### GOAL OF THE EXERCISE:
Retype the whole listing that follows, line for line.

○ ○ ○ ○

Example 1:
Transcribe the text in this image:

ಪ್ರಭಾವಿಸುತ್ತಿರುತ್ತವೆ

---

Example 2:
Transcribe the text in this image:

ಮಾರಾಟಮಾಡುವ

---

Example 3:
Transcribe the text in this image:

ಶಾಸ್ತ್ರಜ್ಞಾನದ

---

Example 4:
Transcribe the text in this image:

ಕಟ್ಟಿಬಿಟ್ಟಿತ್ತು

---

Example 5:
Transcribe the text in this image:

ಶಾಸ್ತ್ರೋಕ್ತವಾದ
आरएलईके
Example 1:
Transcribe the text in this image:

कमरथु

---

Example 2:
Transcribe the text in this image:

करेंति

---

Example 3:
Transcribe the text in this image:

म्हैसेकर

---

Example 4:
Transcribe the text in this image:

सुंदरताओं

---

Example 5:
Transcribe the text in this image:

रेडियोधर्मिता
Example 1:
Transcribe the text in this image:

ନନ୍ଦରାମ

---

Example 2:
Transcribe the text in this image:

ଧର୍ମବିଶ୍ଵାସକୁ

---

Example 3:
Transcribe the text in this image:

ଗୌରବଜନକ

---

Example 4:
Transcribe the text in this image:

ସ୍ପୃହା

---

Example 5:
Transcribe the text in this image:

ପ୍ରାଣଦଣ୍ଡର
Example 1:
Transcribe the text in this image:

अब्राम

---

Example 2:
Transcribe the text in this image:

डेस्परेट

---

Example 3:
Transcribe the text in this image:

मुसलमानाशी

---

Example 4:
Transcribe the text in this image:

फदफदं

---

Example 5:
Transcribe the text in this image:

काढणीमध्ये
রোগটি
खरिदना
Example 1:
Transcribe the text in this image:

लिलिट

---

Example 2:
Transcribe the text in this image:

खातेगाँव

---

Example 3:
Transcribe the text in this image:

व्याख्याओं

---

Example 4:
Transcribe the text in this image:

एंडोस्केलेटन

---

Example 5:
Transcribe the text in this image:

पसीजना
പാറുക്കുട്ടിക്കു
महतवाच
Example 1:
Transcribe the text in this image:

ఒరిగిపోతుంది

○ ○ ○ ○

### ANSWER SPACE:
Example 1:
Transcribe the text in this image:

ಪ್ರಭಾವಿಸುತ್ತಿರುತ್ತವೆ

---

Example 2:
Transcribe the text in this image:

ಮಾರಾಟಮಾಡುವ

---

Example 3:
Transcribe the text in this image:

ಶಾಸ್ತ್ರಜ್ಞಾನದ

---

Example 4:
Transcribe the text in this image:

ಕಟ್ಟಿಬಿಟ್ಟಿತ್ತು

---

Example 5:
Transcribe the text in this image:

ಶಾಸ್ತ್ರೋಕ್ತವಾದ
आरएलईके
Example 1:
Transcribe the text in this image:

कमरथु

---

Example 2:
Transcribe the text in this image:

करेंति

---

Example 3:
Transcribe the text in this image:

म्हैसेकर

---

Example 4:
Transcribe the text in this image:

सुंदरताओं

---

Example 5:
Transcribe the text in this image:

रेडियोधर्मिता
Example 1:
Transcribe the text in this image:

ନନ୍ଦରାମ

---

Example 2:
Transcribe the text in this image:

ଧର୍ମବିଶ୍ଵାସକୁ

---

Example 3:
Transcribe the text in this image:

ଗୌରବଜନକ

---

Example 4:
Transcribe the text in this image:

ସ୍ପୃହା

---

Example 5:
Transcribe the text in this image:

ପ୍ରାଣଦଣ୍ଡର
Example 1:
Transcribe the text in this image:

अब्राम

---

Example 2:
Transcribe the text in this image:

डेस्परेट

---

Example 3:
Transcribe the text in this image:

मुसलमानाशी

---

Example 4:
Transcribe the text in this image:

फदफदं

---

Example 5:
Transcribe the text in this image:

काढणीमध्ये
রোগটি
खरिदना
Example 1:
Transcribe the text in this image:

लिलिट

---

Example 2:
Transcribe the text in this image:

खातेगाँव

---

Example 3:
Transcribe the text in this image:

व्याख्याओं

---

Example 4:
Transcribe the text in this image:

एंडोस्केलेटन

---

Example 5:
Transcribe the text in this image:

पसीजना
പാറുക്കുട്ടിക്കു
महतवाच
Example 1:
Transcribe the text in this image:

ఒరిగిపోతుంది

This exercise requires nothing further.